Num dos artigos publicados no livro, transcrevi uma fala do escritor peruano Mario Vargas Llosa, prêmio Nobel de Literatura, na Assembleia da Associação Interamericana de Imprensa, em 2015:
“A corrupção é um problema grave, a maior ameaça para a democracia, especialmente com as novas e recentes democracias latino-americanas. O Brasil parecia ter decolado, mas o que o freou de repente e está provocando o retrocesso? A corrupção, que está de volta mais forte do que nunca, acima do pico de todos os níveis já alcançados, vinda de um governo que todos no mundo acreditavam exemplar: Lula implantou um governo profundamente corrupto.
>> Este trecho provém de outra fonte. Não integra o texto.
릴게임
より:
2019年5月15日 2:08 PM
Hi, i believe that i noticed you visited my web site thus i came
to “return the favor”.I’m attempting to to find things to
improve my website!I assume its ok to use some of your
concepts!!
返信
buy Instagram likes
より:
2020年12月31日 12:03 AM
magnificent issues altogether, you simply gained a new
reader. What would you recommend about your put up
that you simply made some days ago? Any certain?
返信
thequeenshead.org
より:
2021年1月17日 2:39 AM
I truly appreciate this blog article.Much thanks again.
Dá até vertigem os montantes bilionários roubados pelos grandes ladrões do governo Lula. A história da Petrobras é incrível. É uma indicação do que pode acontecer se não se combater a corrupção, que se manifesta na América Latina de maneira muito perturbadora. Já não são os guerrilheiros, utopias socialistas, os golpes. São todos ladrões, como os narcotraficantes. Seria terrível se a democracia continuasse a ser esmagada e sufocada pela corrupção.”
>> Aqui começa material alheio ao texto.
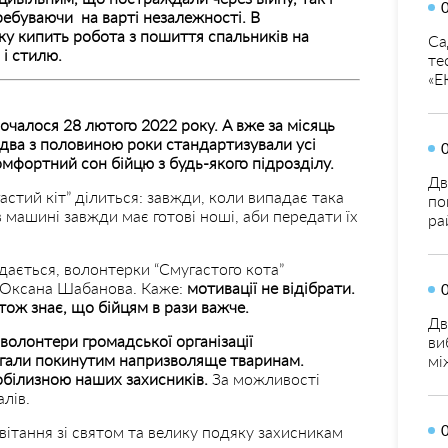
ебуваючи на варті незалежності. В
нку кипить робота з пошиття спальників на
Са
і стилю.
те
«Е
очалося 28 лютого 2022 року. А вже за місяць
два з половиною роки стандартизували усі
омфортний сон бійцю з будь-якого підрозділу.
Дв
стий кіт” ділиться: завжди, коли випадає така
по
 машині завжди має готові ноші, аби передати їх
ра
вдається, волонтерки “Смугастого кота”
є Оксана Шабанова. Каже:
мотивації не відібрати.
, тож знає, що бійцям в рази важче.
Дв
олонтери громадської організації
ви
агали покинутим напризволяще тваринам.
мі
білизною наших захисників.
За можливості
лів.
вітання зі святом та велику подяку захисникам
Quase uma década depois, vamos todos acreditar que Lula é inocente e foi vítima desse tipo de narrativa de Mario Vargas Llosa — assim como o venezuelano Nicolás Maduro é vítima da narrativa da ONU, dos Estados Unidos, da União Europeia, dos opositores do chavismo e dos 7 milhões de cidadãos que fugiram da Venezuela, segundo a qual ele é um ditador. Vamos todos acreditar que os procuradores e o juízes da Lava Jato é que são criminosos.
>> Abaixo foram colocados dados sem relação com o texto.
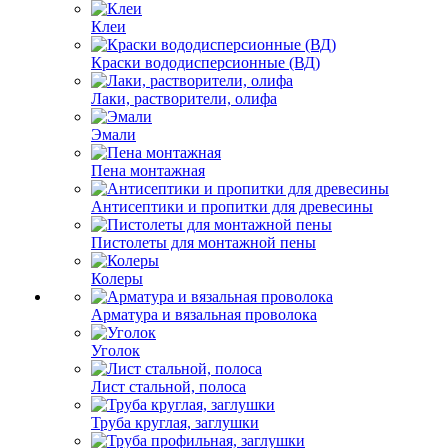
Клеи
Краски вододисперсионные (ВД)
Лаки, растворители, олифа
Эмали
Пена монтажная
Антисептики и пропитки для древесины
Пистолеты для монтажной пены
Колеры
Арматура и вязальная проволока
Уголок
Лист стальной, полоса
Труба круглая, заглушки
Vamos todos acreditar que Emilio Odebrecht, coitado, foi vítima da Lava Jato. Vamos todos acreditar que o objetivo da Lava Jato era inabilitar a candidatura de Lula e eleger Jair Bolsonaro. Vamos todos acreditar que foi Lula quem salvou a democracia brasileira daquele energúmeno chamado Jair Bolsonaro. Vamos todos acreditar que Lula e o PT são defensores da liberdade de imprensa independente, não da liberdade da imprensa sabuja. Vamos todos acreditar que não há perseguição política no Brasil contra quem colocou Lula e outros machuchos na cadeia pelos crimes de lavagem de dinheiro e de corrupção.
Vamos todos acreditar que corrupção, afinal de contas, não é problema grave, mas sem esquecer, por favor, a máxima do Marquês de Maricá: “Um povo corrompido não pode tolerar governo que não seja corrupto”.